Thanks to the wonderful world of YouTube, there have been a lot of makeup tips and tricks that have been floating around; but keep in mind that not all those “makeup hacks” are safe.
There’s been a makeup challenge in particular that has really caught our eye: The One-Product Makeup Challenge. In these challenges we’ve seen a lot of cheek products as eyeshadows, lip pencils as brow definers, and liquid lipsticks as eyeliners. Now, we applaud the ingenuity of everyone who’s tried and passed this challenge with flying colours—but then again there’s the idea of a product being “lip-safe” and/or “eye-safe.”
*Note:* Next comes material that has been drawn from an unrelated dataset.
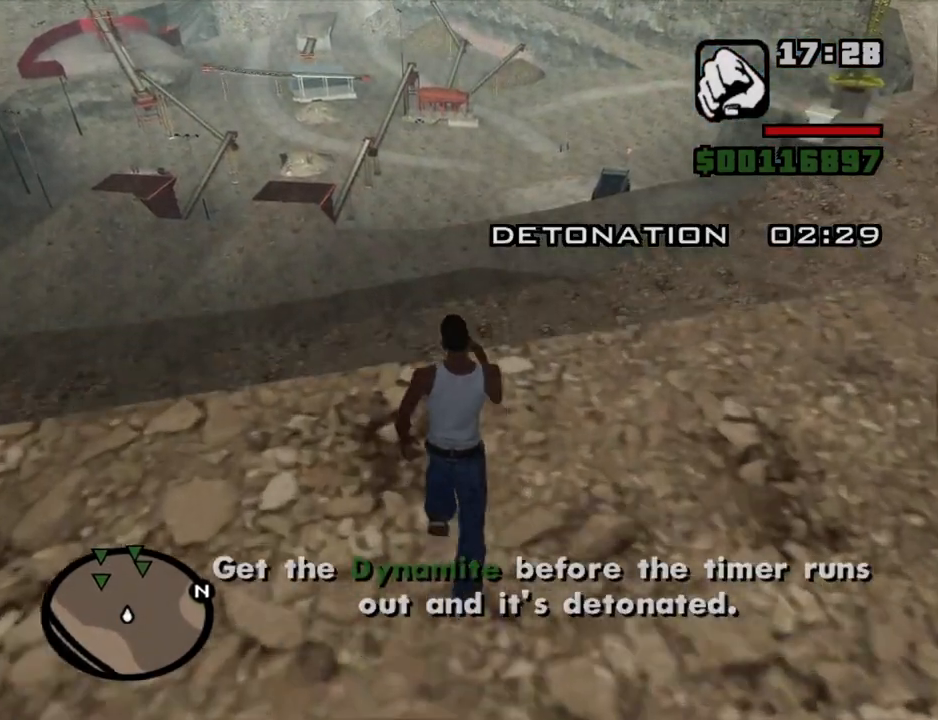
{"keys": ["w"], "mouse": [], "events": [[67, "space", "down"], [167, "space", "up"], [217, "space", "down"], [300, "space", "up"], [400, "space", "down"], [500, "space", "up"]]}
If you think about it, we have a lot of liquid, cream, or powder product that are similar in consistency and formulation. To the eye, their only differences are the designation of that item as a specific cosmetic product and the part of the face it’s meant to be applied on; but there’s good reason for these distinctions.
When you check out the ingredient list of any makeup item, you can see where lip and eye products diverge from the rest. The pigments and colour additives in lip products are strictly vetted by the FDA to ensure non-toxicity; and the selection of pigments and additives only narrow down for eye products to ensure that users would not be risking irritation (best case scenario) or blindness (worst case scenario). It’s because of these strict guidelines that eye and lip products don’t have as many iterations of formulas as face products; and that eye products don’t have the same extensive range of colours as lip products.
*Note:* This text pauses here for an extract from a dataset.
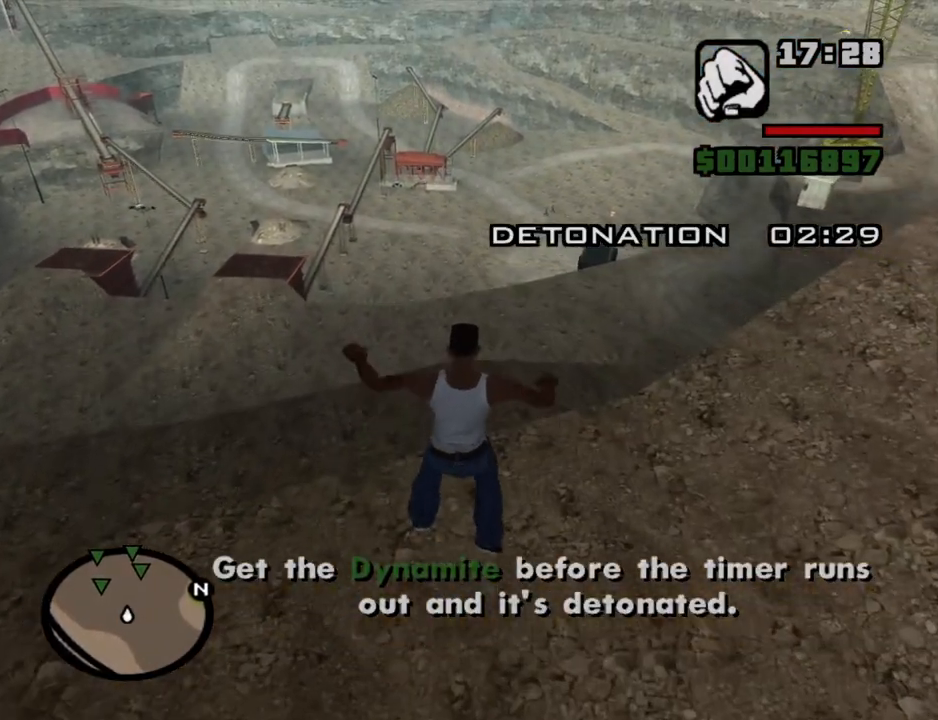
{"keys": ["w"], "mouse": [], "events": []}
Being that you can’t use lip products on your eyes, what about the reverse? The answer is that you can. Since the pigments that go into eye products have already been evaluated to be safe for a sensitive membranous area, you can definitely use them on your lips. Just be careful about it! The mouth can be a breeding ground for bacteria, so make sure to sanitize your product before using it around your eyes again.
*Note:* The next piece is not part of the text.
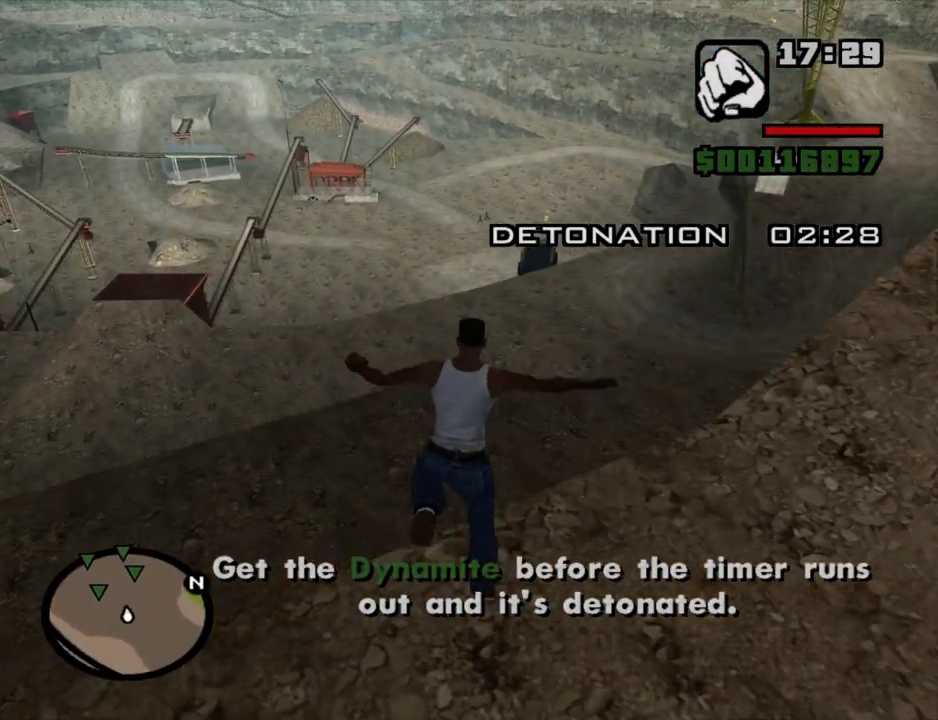
{"keys": ["w"], "mouse": [], "events": []}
A shimmery highlight may give the same payoff as an eyeshadow or a center-of-the-lip accent, but it doesn’t mean that it has any business around your eyes or mouth. The important thing when getting into cosmetics is knowing about the products that you use and practicing good technique to avoid any possibilities of risk.
Precautions, however, don’t mean that you need to spend copious amounts of money to get a good makeup look. There are plenty of dual-purpose formulations out there that you can use for various parts of your routine. Read the information on your product carefully and you’ll be surprised at what you can use it for!
Do you think manufacturers should make all products eye-safe? Weigh in below!
Featured images by Sandra Holmbom.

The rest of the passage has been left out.